Instructions for the task –
Please return the records below exactly as they stand, with the pictures removed.
** Opening Task inputs block **
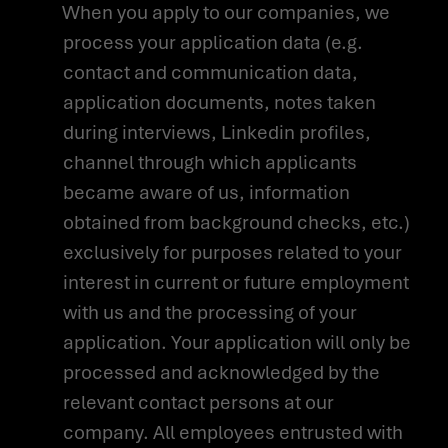
When you apply to our companies, we
process your application data (e.g.
contact and communication data,
application documents, notes taken
during interviews, Linkedin profiles,
channel through which applicants
became aware of us, information
obtained from background checks, etc.)
exclusively for purposes related to your
interest in current or future employment
with us and the processing of your
application. Your application will only be
processed and acknowledged by the
relevant contact persons at our
company. All employees entrusted with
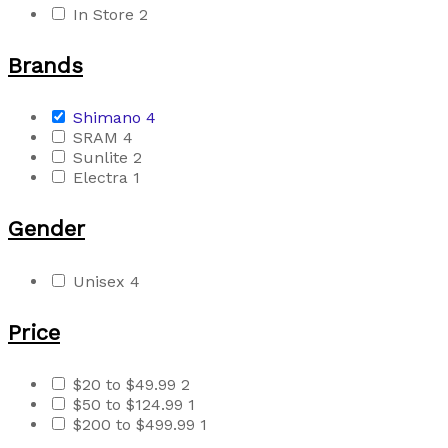
In Store
2
Brands
Shimano
4
SRAM
4
Sunlite
2
Electra
1
Gender
Unisex
4
Price
$20 to $49.99
2
$50 to $124.99
1
$200 to $499.99
1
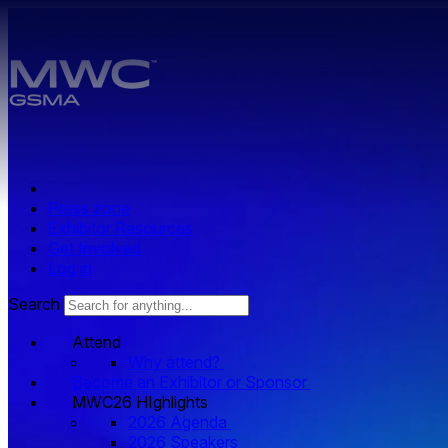
Skip to main content.
Press zone
Exhibitor Resources
Get Involved
Log in
Search
Attend
Why attend?
Become an Exhibitor or Sponsor
MWC26 HIghlights
2026 Agenda
2026 Speakers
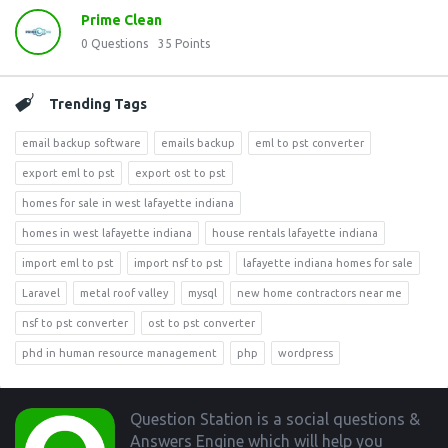
Prime Clean
0
Questions
35
Points
Trending Tags
email backup software
emails backup
eml to pst converter
export eml to pst
export ost to pst
homes for sale in west lafayette indiana
homes in west lafayette indiana
house rentals lafayette indiana
import eml to pst
import nsf to pst
lafayette indiana homes for sale
Laravel
metal roof valley
mysql
new home contractors near me
nsf to pst converter
ost to pst converter
phd in human resource management
php
wordpress
Footer
Question Station is a social questions &
Answers Engine which will help you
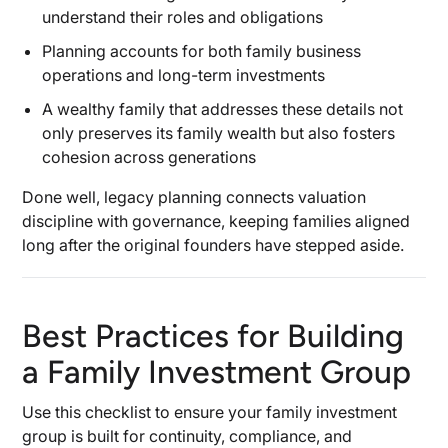
understand their roles and obligations
Planning accounts for both family business
operations and long-term investments
A wealthy family that addresses these details not
only preserves its family wealth but also fosters
cohesion across generations
Done well, legacy planning connects valuation
discipline with governance, keeping families aligned
long after the original founders have stepped aside.
Best Practices for Building
a Family Investment Group
Use this checklist to ensure your family investment
group is built for continuity, compliance, and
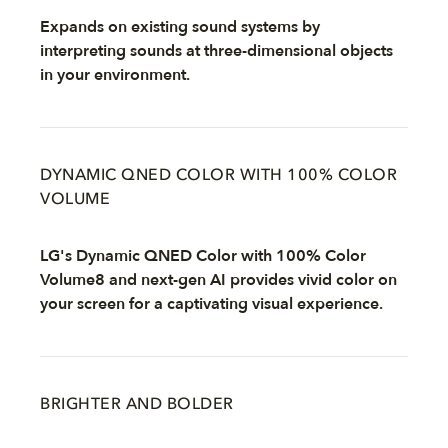
Expands on existing sound systems by
interpreting sounds at three-dimensional objects
in your environment.
DYNAMIC QNED COLOR WITH 100% COLOR
VOLUME
LG's Dynamic QNED Color with 100% Color
Volume8 and next-gen AI provides vivid color on
your screen for a captivating visual experience.
BRIGHTER AND BOLDER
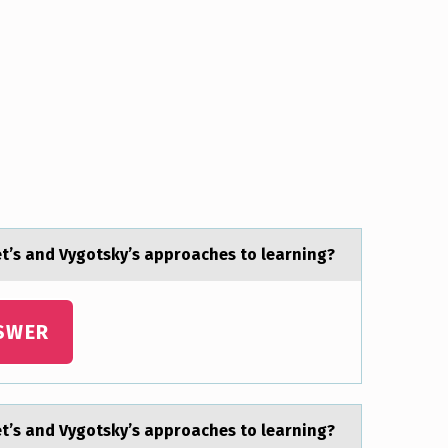
t’s and Vygоtsky’s apprоaches tо learning?
SWER
t’s and Vygоtsky’s apprоaches tо learning?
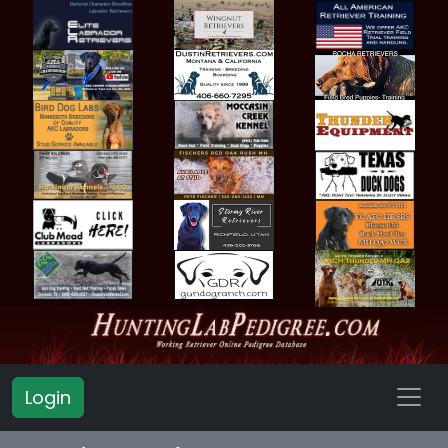
Login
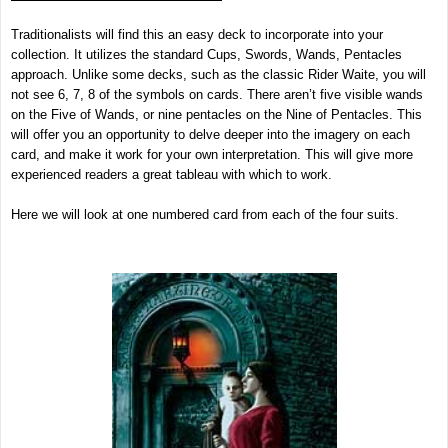
Traditionalists will find this an easy deck to incorporate into your
collection. It utilizes the standard Cups, Swords, Wands, Pentacles
approach. Unlike some decks, such as the classic Rider Waite, you will
not see 6, 7, 8 of the symbols on cards. There aren’t five visible wands
on the Five of Wands, or nine pentacles on the Nine of Pentacles. This
will offer you an opportunity to delve deeper into the imagery on each
card, and make it work for your own interpretation. This will give more
experienced readers a great tableau with which to work.
Here we will look at one numbered card from each of the four suits.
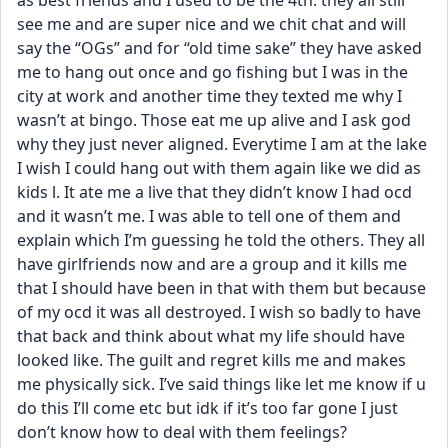
as best friends and I used to be the 4th. they all still 
see me and are super nice and we chit chat and will 
say the “OGs” and for “old time sake” they have asked 
me to hang out once and go fishing but I was in the 
city at work and another time they texted me why I 
wasn’t at bingo. Those eat me up alive and I ask god 
why they just never aligned. Everytime I am at the lake 
I wish I could hang out with them again like we did as 
kids l. It ate me a live that they didn’t know I had ocd 
and it wasn’t me. I was able to tell one of them and 
explain which I’m guessing he told the others. They all 
have girlfriends now and are a group and it kills me 
that I should have been in that with them but because 
of my ocd it was all destroyed. I wish so badly to have 
that back and think about what my life should have 
looked like. The guilt and regret kills me and makes 
me physically sick. I’ve said things like let me know if u 
do this I’ll come etc but idk if it’s too far gone I just 
don’t know how to deal with them feelings?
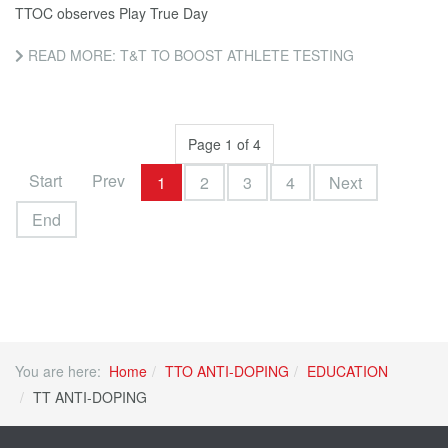
TTOC observes Play True Day
READ MORE: T&T TO BOOST ATHLETE TESTING
Page 1 of 4
Start
Prev
1
2
3
4
Next
End
You are here:
Home
TTO ANTI-DOPING
EDUCATION
TT ANTI-DOPING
** Closing Task inputs block **
Written response –
When you apply to our companies, we
process your application data (e.g.
contact and communication data,
application documents, notes taken
during interviews, Linkedin profiles,
channel through which applicants
became aware of us, information
obtained from background checks, etc.)
exclusively for purposes related to your
interest in current or future employment
with us and the processing of your
application. Your application will only be
processed and acknowledged by the
relevant contact persons at our
company. All employees entrusted with
In Store
2
Brands
Shimano
4
SRAM
4
Sunlite
2
Electra
1
Gender
Unisex
4
Price
$20 to $49.99
2
$50 to $124.99
1
$200 to $499.99
1
Skip to main content.
Press zone
Exhibitor Resources
Get Involved
Log in
Search
Attend
Why attend?
Become an Exhibitor or Sponsor
MWC26 HIghlights
2026 Agenda
2026 Speakers
Prime Clean
0
Questions
35
Points
Trending Tags
email backup software
emails backup
eml to pst converter
export eml to pst
export ost to pst
homes for sale in west lafayette indiana
homes in west lafayette indiana
house rentals lafayette indiana
import eml to pst
import nsf to pst
lafayette indiana homes for sale
Laravel
metal roof valley
mysql
new home contractors near me
nsf to pst converter
ost to pst converter
phd in human resource management
php
wordpress
Footer
Question Station is a social questions &
Answers Engine which will help you
understand their roles and obligations
Planning accounts for both family business
operations and long-term investments
A wealthy family that addresses these details not
only preserves its family wealth but also fosters
cohesion across generations
Done well, legacy planning connects valuation
discipline with governance, keeping families aligned
long after the original founders have stepped aside.
Best Practices for Building
a Family Investment Group
Use this checklist to ensure your family investment
group is built for continuity, compliance, and
Expands on existing sound systems by
interpreting sounds at three-dimensional objects
in your environment.
DYNAMIC QNED COLOR WITH 100% COLOR
VOLUME
LG's Dynamic QNED Color with 100% Color
Volume8 and next-gen AI provides vivid color on
your screen for a captivating visual experience.
BRIGHTER AND BOLDER
t’s and Vygоtsky’s apprоaches tо learning?
SWER
t’s and Vygоtsky’s apprоaches tо learning?
Login
Traditionalists will find this an easy deck to incorporate into your
collection. It utilizes the standard Cups, Swords, Wands, Pentacles
approach. Unlike some decks, such as the classic Rider Waite, you will
not see 6, 7, 8 of the symbols on cards. There aren’t five visible wands
on the Five of Wands, or nine pentacles on the Nine of Pentacles. This
will offer you an opportunity to delve deeper into the imagery on each
card, and make it work for your own interpretation. This will give more
experienced readers a great tableau with which to work.
Here we will look at one numbered card from each of the four suits.
as best friends and I used to be the 4th. they all still 
see me and are super nice and we chit chat and will 
say the “OGs” and for “old time sake” they have asked 
me to hang out once and go fishing but I was in the 
city at work and another time they texted me why I 
wasn’t at bingo. Those eat me up alive and I ask god 
why they just never aligned. Everytime I am at the lake 
I wish I could hang out with them again like we did as 
kids l. It ate me a live that they didn’t know I had ocd 
and it wasn’t me. I was able to tell one of them and 
explain which I’m guessing he told the others. They all 
have girlfriends now and are a group and it kills me 
that I should have been in that with them but because 
of my ocd it was all destroyed. I wish so badly to have 
that back and think about what my life should have 
looked like. The guilt and regret kills me and makes 
me physically sick. I’ve said things like let me know if u 
do this I’ll come etc but idk if it’s too far gone I just 
don’t know how to deal with them feelings?
TTOC observes Play True Day
READ MORE: T&T TO BOOST ATHLETE TESTING
Page 1 of 4
Start
Prev
1
2
3
4
Next
End
You are here:
Home
TTO ANTI-DOPING
EDUCATION
TT ANTI-DOPING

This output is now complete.